The current DIY and most commercial
RTF FPV copters are all the same: there is a camera with an analog PAL or NTSC output, an extra camera signal sender, usually at 5.8 GHz, a 2.4 GHz receiver which outputs servo signals, a controller board where you connect the (analog) servo signals, and the controller board controls individual
ESC boards for each motor, which drive the brushless motors. And then multiple batteries (or one battery and some extra
BECs) to provide the voltages for the different modules. The advantage of these setups: it is flexible and you can combine modules from many different manufactures. But I think there are some disadvantages.
First the ESC could be integrated to the main control board. This would allow easier update of the algorithms of the ESC, lower latency and better logging possibilities (motor stall, current etc.).
Then the receiver could be integrated and changed to use digital signals. This would make it more flexible. No more a limited number of channels and loss of accuracy because of the PWM modulation (needs a new sender, too). Would it be possible to use WLAN? How much is the latency?

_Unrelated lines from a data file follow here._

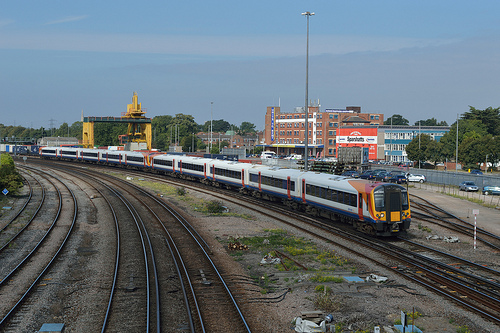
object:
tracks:
[7, 162, 219, 327]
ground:
[6, 177, 496, 333]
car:
[459, 181, 479, 192]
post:
[300, 11, 315, 171]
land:
[208, 192, 499, 332]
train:
[38, 146, 411, 237]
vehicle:
[481, 185, 497, 196]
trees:
[456, 123, 494, 171]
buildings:
[334, 125, 459, 162]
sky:
[0, 6, 305, 105]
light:
[302, 12, 316, 16]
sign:
[336, 127, 376, 163]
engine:
[298, 172, 411, 236]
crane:
[118, 90, 152, 149]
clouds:
[116, 31, 372, 60]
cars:
[408, 174, 426, 183]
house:
[265, 106, 336, 160]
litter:
[230, 229, 388, 284]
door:
[358, 193, 363, 220]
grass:
[127, 180, 251, 214]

And then the camera could be connected to the main controller board, with a digital interface (like the industry standard CSI interface, for which you can get powerful cheap cameras). If the controller board uses an FPGA (the required power for the FPGA would be only a fraction compared to the motors), the FPGA could even do some real-time image process, e.g. for obstacle avoidance or speed calculation.

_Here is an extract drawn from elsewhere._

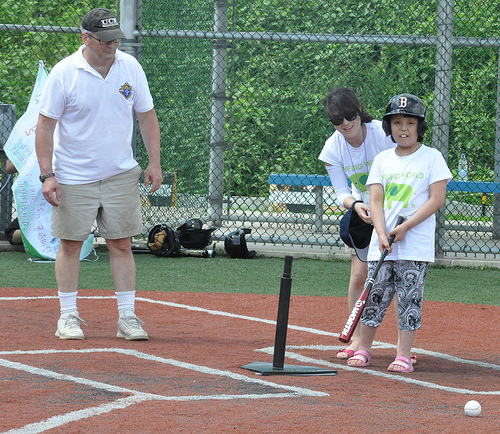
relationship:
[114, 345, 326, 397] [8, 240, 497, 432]
line on field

With a high resolution CSI camera, the FPGA could create a MP4 stream to log it to a SD-card as well. No need anymore for an extra action-cam. For the video downlink, the FPGA could scale the image to reduce the bandwidth. Easiest solution then would be to convert it to PAL or NTSC to use existing sender and receiver hardware. How much is the video latency from a CSI camera? If it first buffers one image, it could be already too slow for some FPV experts
But the video feed could be sent digitally, too. I think a line based transmission would be even better than the analog system. With analog video transmissions, sometimes multiple frames are lost, until the receiver re-synchronizes. With sufficient synchronization information in the digital signal, only a few lines should getting lost. Would it be fast enough to use WLAN for this, too? Using 2.4 GHz has the advantage that the signal has less problems with reflections or shielding by trees etc. than 5.8 GHz and you could use an off-the-shelf WLAN transceiver. Of course, because the camera downlink is digital, it could contain telemetry data, that are not visually embedded in the video feed, so that the video receiver can decide what to do with it, or how to log or process it.
This system would be not as flexible as the traditional system, but would result in a much better copter, if built for one specific model.
And regarding the PID tuning: why has this to be done manually? I'm not an expert, but IIRC there are algorithms which do this automatically. If it starts with some reasonable default values, and then measures lots of data, including GPS, accelerometer, gyro and maybe even evaluate the video feed (could be done offline on a PC), this shouldn't be too difficult.